Rozpisz jako tabelę Markdown wiersze pozycji od samego początku aż do wiersza zawierającego „The clock reads 1,27”, oba końce włącznie, z pominięciem pustych wierszy. Kolumny nazwij „Nr” (numer wiersza) i „Treść” (sam wiersz).

§ Dane do przetworzenia
---*---

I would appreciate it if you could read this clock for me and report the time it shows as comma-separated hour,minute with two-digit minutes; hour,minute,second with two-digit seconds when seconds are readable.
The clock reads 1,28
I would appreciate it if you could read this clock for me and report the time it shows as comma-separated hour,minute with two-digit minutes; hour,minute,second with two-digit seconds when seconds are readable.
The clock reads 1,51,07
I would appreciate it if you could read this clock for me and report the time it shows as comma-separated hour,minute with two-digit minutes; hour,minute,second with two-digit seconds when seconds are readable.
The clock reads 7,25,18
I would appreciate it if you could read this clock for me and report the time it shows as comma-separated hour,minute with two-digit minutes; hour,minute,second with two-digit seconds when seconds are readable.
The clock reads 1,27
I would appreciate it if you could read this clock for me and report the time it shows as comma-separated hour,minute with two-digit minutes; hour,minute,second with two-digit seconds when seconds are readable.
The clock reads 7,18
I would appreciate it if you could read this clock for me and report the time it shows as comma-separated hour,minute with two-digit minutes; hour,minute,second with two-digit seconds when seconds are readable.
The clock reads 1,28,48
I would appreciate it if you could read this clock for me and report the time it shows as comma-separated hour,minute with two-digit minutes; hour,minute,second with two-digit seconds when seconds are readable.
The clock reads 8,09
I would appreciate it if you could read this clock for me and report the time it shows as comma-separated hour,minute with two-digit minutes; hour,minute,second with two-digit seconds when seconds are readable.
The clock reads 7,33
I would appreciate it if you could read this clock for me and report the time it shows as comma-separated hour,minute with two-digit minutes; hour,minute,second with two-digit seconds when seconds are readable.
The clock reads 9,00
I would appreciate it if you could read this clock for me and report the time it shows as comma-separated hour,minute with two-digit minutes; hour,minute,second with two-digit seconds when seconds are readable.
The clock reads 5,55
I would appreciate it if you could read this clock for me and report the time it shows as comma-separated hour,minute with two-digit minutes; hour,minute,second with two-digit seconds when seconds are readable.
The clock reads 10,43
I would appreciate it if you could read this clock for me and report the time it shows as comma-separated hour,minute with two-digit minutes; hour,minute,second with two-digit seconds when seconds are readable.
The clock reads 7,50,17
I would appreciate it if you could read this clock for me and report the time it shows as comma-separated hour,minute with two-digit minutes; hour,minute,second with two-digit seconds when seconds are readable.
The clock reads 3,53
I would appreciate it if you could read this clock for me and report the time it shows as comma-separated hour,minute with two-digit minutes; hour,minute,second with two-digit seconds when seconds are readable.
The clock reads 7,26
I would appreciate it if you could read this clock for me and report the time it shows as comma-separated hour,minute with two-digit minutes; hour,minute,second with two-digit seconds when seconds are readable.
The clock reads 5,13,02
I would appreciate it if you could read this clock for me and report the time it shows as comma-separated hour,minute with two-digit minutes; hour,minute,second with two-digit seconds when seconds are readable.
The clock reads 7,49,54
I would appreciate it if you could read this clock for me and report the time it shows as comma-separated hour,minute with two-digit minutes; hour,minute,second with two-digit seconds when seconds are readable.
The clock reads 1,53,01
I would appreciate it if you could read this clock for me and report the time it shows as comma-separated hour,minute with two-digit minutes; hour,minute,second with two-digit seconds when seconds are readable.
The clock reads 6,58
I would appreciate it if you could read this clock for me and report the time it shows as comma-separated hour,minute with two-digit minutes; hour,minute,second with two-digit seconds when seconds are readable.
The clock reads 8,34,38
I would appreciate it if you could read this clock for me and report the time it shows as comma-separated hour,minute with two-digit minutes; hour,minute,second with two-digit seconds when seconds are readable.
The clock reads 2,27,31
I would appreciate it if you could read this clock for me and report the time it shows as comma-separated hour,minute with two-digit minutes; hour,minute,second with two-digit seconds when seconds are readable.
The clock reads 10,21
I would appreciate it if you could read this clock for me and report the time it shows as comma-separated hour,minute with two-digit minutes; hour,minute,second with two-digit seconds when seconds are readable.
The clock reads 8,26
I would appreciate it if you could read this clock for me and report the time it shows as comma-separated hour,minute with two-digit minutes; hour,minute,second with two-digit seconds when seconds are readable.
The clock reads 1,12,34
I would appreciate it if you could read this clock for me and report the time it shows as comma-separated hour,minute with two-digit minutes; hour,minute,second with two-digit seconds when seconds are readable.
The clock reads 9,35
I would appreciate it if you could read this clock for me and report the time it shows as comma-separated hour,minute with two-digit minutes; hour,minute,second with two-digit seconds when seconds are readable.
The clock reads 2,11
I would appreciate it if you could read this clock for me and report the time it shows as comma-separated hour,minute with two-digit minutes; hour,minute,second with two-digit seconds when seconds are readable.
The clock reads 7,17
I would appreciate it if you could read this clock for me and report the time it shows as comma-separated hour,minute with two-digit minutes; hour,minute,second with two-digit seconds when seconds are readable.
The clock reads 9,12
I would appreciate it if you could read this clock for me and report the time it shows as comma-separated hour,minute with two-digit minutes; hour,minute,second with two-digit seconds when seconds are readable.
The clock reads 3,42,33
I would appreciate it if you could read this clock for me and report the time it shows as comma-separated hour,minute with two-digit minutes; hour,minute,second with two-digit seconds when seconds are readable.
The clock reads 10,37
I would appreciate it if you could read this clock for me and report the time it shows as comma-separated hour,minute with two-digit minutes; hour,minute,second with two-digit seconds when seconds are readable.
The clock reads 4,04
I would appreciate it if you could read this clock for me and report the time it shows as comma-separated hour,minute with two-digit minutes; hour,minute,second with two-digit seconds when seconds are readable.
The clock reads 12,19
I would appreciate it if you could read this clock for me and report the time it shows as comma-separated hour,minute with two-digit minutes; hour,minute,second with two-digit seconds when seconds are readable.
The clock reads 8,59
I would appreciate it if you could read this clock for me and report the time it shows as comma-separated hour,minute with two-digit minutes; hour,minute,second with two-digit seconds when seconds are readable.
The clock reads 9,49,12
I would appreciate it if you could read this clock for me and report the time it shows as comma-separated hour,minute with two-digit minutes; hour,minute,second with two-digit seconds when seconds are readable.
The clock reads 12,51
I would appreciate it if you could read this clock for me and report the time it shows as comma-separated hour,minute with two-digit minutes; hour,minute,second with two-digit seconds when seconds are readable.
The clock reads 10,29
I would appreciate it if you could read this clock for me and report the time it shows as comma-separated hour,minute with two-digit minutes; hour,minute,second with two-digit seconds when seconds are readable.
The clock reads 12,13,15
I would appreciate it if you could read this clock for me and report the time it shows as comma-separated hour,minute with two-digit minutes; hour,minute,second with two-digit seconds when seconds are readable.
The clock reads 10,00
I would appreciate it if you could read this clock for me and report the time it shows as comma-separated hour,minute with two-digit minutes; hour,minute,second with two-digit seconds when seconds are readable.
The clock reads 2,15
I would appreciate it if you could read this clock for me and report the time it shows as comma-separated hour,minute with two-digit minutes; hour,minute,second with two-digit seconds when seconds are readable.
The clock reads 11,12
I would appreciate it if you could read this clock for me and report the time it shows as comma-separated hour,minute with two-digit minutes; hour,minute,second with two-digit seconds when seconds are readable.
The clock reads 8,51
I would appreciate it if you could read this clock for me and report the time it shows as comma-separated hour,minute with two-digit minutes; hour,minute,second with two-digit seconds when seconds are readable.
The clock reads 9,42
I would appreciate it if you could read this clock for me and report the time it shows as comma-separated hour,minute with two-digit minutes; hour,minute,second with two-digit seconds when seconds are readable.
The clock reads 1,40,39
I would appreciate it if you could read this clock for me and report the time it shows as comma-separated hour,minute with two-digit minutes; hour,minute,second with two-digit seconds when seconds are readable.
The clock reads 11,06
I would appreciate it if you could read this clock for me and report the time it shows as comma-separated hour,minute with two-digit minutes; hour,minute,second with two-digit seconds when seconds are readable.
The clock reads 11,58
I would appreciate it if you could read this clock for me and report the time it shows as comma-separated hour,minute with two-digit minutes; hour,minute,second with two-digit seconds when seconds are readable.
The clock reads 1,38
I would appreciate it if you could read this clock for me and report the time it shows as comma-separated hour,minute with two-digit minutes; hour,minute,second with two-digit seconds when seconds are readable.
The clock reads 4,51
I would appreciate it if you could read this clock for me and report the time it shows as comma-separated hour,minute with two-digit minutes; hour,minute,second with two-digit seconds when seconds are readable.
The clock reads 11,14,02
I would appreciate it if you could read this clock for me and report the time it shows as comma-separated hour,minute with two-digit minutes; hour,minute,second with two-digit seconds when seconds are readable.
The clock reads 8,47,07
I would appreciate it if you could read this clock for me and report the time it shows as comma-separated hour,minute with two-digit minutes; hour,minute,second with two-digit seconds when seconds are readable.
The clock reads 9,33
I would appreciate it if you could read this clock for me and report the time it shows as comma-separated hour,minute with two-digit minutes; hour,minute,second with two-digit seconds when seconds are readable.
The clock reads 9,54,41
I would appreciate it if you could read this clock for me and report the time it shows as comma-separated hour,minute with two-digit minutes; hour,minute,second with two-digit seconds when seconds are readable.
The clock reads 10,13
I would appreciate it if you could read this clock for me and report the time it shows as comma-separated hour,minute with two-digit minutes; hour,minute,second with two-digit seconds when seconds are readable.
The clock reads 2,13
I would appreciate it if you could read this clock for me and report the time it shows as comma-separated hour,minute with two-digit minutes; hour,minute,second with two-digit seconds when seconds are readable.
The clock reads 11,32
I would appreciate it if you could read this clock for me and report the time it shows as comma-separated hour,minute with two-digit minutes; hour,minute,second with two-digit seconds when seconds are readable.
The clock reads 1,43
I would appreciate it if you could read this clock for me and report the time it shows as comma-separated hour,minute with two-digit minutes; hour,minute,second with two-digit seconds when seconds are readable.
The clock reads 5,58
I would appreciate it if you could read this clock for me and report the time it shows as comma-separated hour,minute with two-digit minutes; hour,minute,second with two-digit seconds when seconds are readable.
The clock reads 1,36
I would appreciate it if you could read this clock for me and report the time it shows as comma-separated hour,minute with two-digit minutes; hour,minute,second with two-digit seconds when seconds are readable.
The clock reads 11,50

---*---

§ Odpowiedź
| Nr | Treść |
|---|---|
| 1 | I would appreciate it if you could read this clock for me and report the time it shows as comma-separated hour,minute with two-digit minutes; hour,minute,second with two-digit seconds when seconds are readable. |
| 2 | The clock reads 1,28 |
| 3 | I would appreciate it if you could read this clock for me and report the time it shows as comma-separated hour,minute with two-digit minutes; hour,minute,second with two-digit seconds when seconds are readable. |
| 4 | The clock reads 1,51,07 |
| 5 | I would appreciate it if you could read this clock for me and report the time it shows as comma-separated hour,minute with two-digit minutes; hour,minute,second with two-digit seconds when seconds are readable. |
| 6 | The clock reads 7,25,18 |
| 7 | I would appreciate it if you could read this clock for me and report the time it shows as comma-separated hour,minute with two-digit minutes; hour,minute,second with two-digit seconds when seconds are readable. |
| 8 | The clock reads 1,27 |